Records from a data source
---
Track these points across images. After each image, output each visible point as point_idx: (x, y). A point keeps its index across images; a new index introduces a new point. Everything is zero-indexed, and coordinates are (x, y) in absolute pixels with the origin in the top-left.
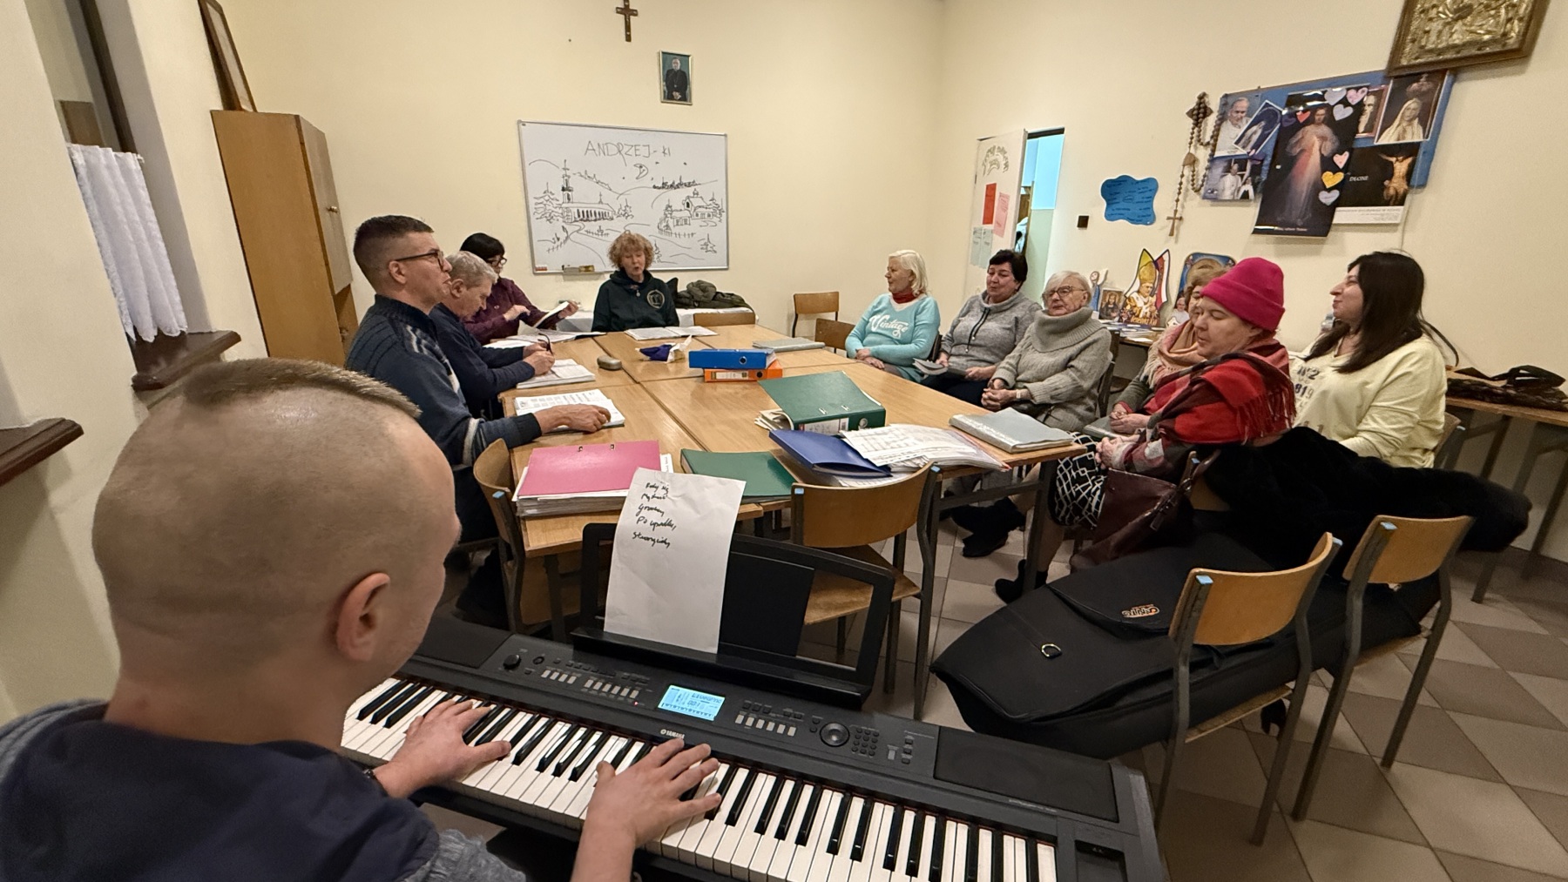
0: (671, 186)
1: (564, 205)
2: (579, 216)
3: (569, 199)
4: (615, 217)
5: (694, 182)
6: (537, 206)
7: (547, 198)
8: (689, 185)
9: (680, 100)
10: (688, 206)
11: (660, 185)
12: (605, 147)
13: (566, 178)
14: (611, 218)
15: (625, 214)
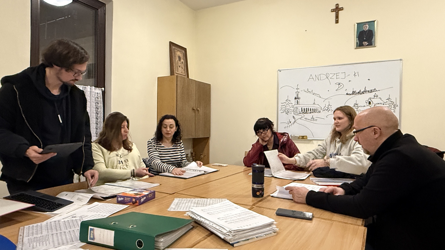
0: (358, 93)
1: (295, 106)
2: (302, 111)
3: (298, 103)
4: (321, 111)
5: (375, 89)
6: (282, 107)
7: (287, 103)
8: (371, 91)
9: (367, 45)
10: (370, 103)
11: (351, 93)
12: (319, 76)
13: (297, 93)
14: (319, 111)
15: (327, 109)
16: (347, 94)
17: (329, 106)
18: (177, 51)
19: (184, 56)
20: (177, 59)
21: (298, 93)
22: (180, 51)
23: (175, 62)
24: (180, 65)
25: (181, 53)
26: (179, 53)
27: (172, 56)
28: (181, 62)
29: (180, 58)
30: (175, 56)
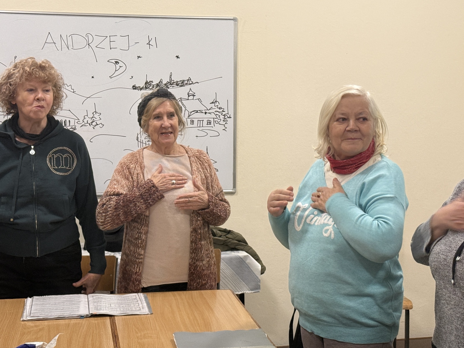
0: (158, 85)
5: (190, 79)
8: (183, 84)
11: (142, 85)
12: (70, 39)
14: (73, 127)
15: (92, 122)
16: (134, 88)
17: (96, 116)
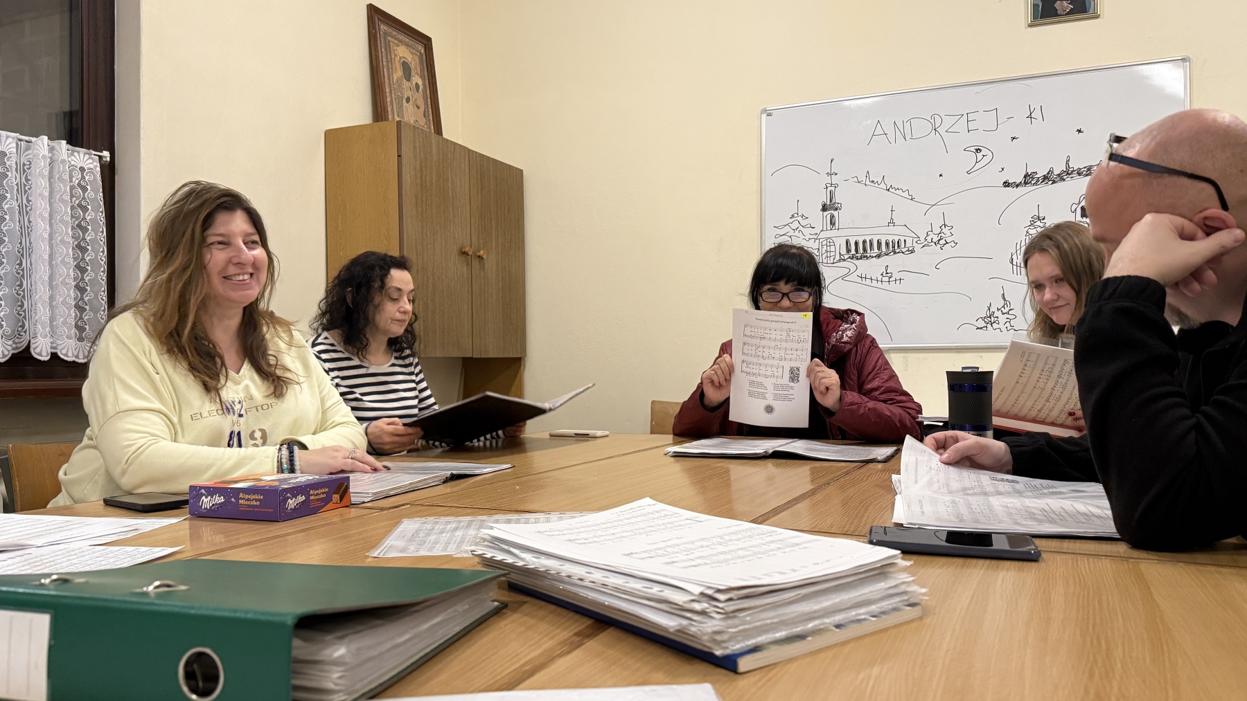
0: (1045, 178)
1: (823, 235)
2: (848, 251)
3: (833, 224)
4: (917, 247)
7: (795, 225)
11: (1020, 179)
12: (907, 125)
13: (829, 189)
14: (910, 249)
15: (939, 240)
16: (1006, 184)
17: (945, 230)
18: (396, 42)
19: (421, 62)
20: (398, 73)
21: (833, 188)
22: (407, 45)
23: (389, 79)
24: (407, 93)
25: (414, 51)
26: (403, 52)
27: (377, 56)
28: (414, 83)
29: (406, 67)
30: (390, 61)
---
INSTRUCTIONS TO FOLLOW —
Look above for the line holding "20: (177, 59)", then set down exactly that line and every line after it up to and including the line holding "29: (180, 58)", with nothing else.

FINAL ANSWER —
20: (177, 59)
21: (298, 93)
22: (180, 51)
23: (175, 62)
24: (180, 65)
25: (181, 53)
26: (179, 53)
27: (172, 56)
28: (181, 62)
29: (180, 58)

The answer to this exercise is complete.